Source -
━━━━━━━━━━━━━━━━

The 1996 Tyson Holly Farms 400 was the twenty-seventh stock car race of the 1996 NASCAR Winston Cup Series. It was held on September 29, 1996 at North Wilkesboro Speedway in Wilkes County, North Carolina. The 400-lap race was won by Jeff Gordon of the Hendrick Motorsports team after he started from second position. Dale Earnhardt finished second and Dale Jarrett came in third.

The victory was Gordon's tenth of the season, and the nineteenth of his career. It was also the last NASCAR race to be held at North Wilkesboro Speedway until the 2023 NASCAR All-Star Race.

Entry list

Report

Background
Before the race Jeff Gordon led the Drivers' Championship with 3,903 points, eighty-one ahead of Hendrick Motorsports teammate Terry Labonte in second, with Dale Jarrett a further eighty-one points adrift in third. Dale Earnhardt was fourth on 3,562, and Mark Martin was a further seventy-nine behind in fifth place. Martin was the race's defending champion.

It was announced shortly beforehand that the Tyson Holly Farms 400 would be the last NASCAR race held at North Wilkesboro Speedway after the track was sold to promoters Bruton Smith and Bob Bahre following the death of its previous owner Enoch Staley in 1995. North Wilkesboro's two races would be taken over by Smith's Texas Motor Speedway in the spring and Bahre's New Hampshire Motor Speedway in the fall starting from 1997 as part of a schedule realignment.

First Round Qualifying

First-round qualifying started at 3 p.m. on Friday. Bobby Hamilton, driving the popular #43 Petty Enterprises Pontiac, had the fastest run before rain interrupted qualifying with 13 of the 40 drivers still waiting to make their run. After a -hour delay qualifying resumed with Jeff Gordon,  the defending series champion, being the first driver to make a qualifying lap. Gordon put his #24 Chevrolet on top of the charts with a lap of 117.937 mph. Gordon's run held until Ted Musgrave, driving for Jack Roush in the #16 Family Channel/Primestar  Ford Thunderbird, won the pole with a lap of 118.054 mph. It was Musgrave's first pole of the season and the fifth and final pole of his career. Hamilton ended up 3rd, with defending race winner Mark Martin and Ernie Irvan filling out the top five starting spots.

━━━━━━━━━━━━━━━━

Output the entire 1996 Tyson Holly Farms 400 article above, word for word and unchanged.

Record list -
━━━━━━━━━━━━━━━━

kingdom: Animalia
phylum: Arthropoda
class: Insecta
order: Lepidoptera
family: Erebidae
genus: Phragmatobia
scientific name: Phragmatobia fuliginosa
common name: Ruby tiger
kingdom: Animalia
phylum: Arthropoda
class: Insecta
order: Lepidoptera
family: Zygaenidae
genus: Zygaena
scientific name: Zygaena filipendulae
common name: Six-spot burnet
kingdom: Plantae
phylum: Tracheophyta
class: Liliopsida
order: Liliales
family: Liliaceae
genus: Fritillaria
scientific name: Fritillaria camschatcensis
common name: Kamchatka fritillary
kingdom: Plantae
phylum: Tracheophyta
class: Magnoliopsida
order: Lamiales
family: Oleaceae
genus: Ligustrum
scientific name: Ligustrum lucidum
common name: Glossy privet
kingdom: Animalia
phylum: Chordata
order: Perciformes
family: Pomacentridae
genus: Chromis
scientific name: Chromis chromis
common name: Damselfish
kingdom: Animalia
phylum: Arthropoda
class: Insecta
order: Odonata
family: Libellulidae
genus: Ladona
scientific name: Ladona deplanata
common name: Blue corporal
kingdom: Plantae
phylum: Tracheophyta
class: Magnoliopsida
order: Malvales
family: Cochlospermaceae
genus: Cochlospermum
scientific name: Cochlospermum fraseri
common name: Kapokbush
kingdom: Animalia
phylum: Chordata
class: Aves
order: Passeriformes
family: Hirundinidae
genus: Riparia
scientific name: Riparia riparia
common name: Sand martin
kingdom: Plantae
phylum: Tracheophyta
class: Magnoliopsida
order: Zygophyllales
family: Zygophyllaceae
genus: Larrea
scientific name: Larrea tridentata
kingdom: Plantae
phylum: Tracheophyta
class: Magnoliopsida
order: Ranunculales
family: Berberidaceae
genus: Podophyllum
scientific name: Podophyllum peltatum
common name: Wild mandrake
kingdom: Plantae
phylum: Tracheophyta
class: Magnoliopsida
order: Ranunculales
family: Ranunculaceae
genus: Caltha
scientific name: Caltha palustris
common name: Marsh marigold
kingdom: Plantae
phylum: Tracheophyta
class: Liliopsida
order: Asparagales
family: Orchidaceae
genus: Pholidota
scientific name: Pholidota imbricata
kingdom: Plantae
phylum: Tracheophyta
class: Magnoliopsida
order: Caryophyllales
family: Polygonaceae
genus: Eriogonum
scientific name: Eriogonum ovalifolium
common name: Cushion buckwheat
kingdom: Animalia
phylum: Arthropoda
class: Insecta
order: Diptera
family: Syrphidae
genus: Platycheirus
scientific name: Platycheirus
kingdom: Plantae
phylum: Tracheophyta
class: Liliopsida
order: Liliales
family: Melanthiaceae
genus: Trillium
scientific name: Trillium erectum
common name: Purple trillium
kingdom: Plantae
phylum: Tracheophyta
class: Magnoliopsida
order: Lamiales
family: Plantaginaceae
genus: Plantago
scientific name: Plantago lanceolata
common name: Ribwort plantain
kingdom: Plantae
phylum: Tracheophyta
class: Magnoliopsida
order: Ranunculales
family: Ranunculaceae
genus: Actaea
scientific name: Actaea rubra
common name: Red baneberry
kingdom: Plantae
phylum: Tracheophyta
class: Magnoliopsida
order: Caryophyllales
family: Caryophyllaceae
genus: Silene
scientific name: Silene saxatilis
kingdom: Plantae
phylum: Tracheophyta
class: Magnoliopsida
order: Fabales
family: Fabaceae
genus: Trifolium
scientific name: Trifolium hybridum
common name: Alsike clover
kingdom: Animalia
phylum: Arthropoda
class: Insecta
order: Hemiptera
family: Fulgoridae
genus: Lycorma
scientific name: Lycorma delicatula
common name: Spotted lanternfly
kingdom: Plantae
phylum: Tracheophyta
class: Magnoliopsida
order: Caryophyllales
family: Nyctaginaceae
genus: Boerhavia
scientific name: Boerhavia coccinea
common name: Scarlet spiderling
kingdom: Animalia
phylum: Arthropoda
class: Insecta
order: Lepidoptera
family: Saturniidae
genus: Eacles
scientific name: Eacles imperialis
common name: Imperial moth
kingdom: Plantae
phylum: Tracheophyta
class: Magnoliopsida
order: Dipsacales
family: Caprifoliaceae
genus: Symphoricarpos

━━━━━━━━━━━━━━━━

Response to the task -
The 1996 Tyson Holly Farms 400 was the twenty-seventh stock car race of the 1996 NASCAR Winston Cup Series. It was held on September 29, 1996 at North Wilkesboro Speedway in Wilkes County, North Carolina. The 400-lap race was won by Jeff Gordon of the Hendrick Motorsports team after he started from second position. Dale Earnhardt finished second and Dale Jarrett came in third.

The victory was Gordon's tenth of the season, and the nineteenth of his career. It was also the last NASCAR race to be held at North Wilkesboro Speedway until the 2023 NASCAR All-Star Race.

Entry list

Report

Background
Before the race Jeff Gordon led the Drivers' Championship with 3,903 points, eighty-one ahead of Hendrick Motorsports teammate Terry Labonte in second, with Dale Jarrett a further eighty-one points adrift in third. Dale Earnhardt was fourth on 3,562, and Mark Martin was a further seventy-nine behind in fifth place. Martin was the race's defending champion.

It was announced shortly beforehand that the Tyson Holly Farms 400 would be the last NASCAR race held at North Wilkesboro Speedway after the track was sold to promoters Bruton Smith and Bob Bahre following the death of its previous owner Enoch Staley in 1995. North Wilkesboro's two races would be taken over by Smith's Texas Motor Speedway in the spring and Bahre's New Hampshire Motor Speedway in the fall starting from 1997 as part of a schedule realignment.

First Round Qualifying

First-round qualifying started at 3 p.m. on Friday. Bobby Hamilton, driving the popular #43 Petty Enterprises Pontiac, had the fastest run before rain interrupted qualifying with 13 of the 40 drivers still waiting to make their run. After a -hour delay qualifying resumed with Jeff Gordon,  the defending series champion, being the first driver to make a qualifying lap. Gordon put his #24 Chevrolet on top of the charts with a lap of 117.937 mph. Gordon's run held until Ted Musgrave, driving for Jack Roush in the #16 Family Channel/Primestar  Ford Thunderbird, won the pole with a lap of 118.054 mph. It was Musgrave's first pole of the season and the fifth and final pole of his career. Hamilton ended up 3rd, with defending race winner Mark Martin and Ernie Irvan filling out the top five starting spots.